WHAT THE TASK REQUIRES: Copy out the text of every entry below line for line, leaving out the pictures.

DATASET:
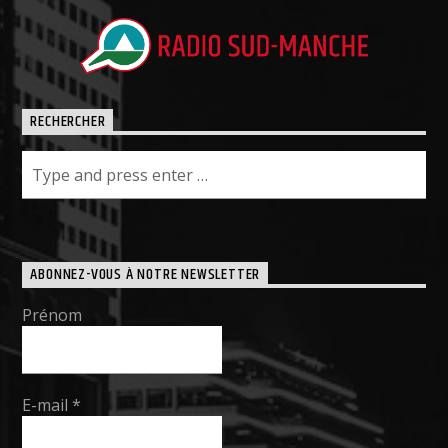
RECHERCHER
ABONNEZ-VOUS À NOTRE NEWSLETTER
Prénom
E-mail
*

ANSWER TO THE EXERCISE:
RECHERCHER
ABONNEZ-VOUS À NOTRE NEWSLETTER
Prénom
E-mail
*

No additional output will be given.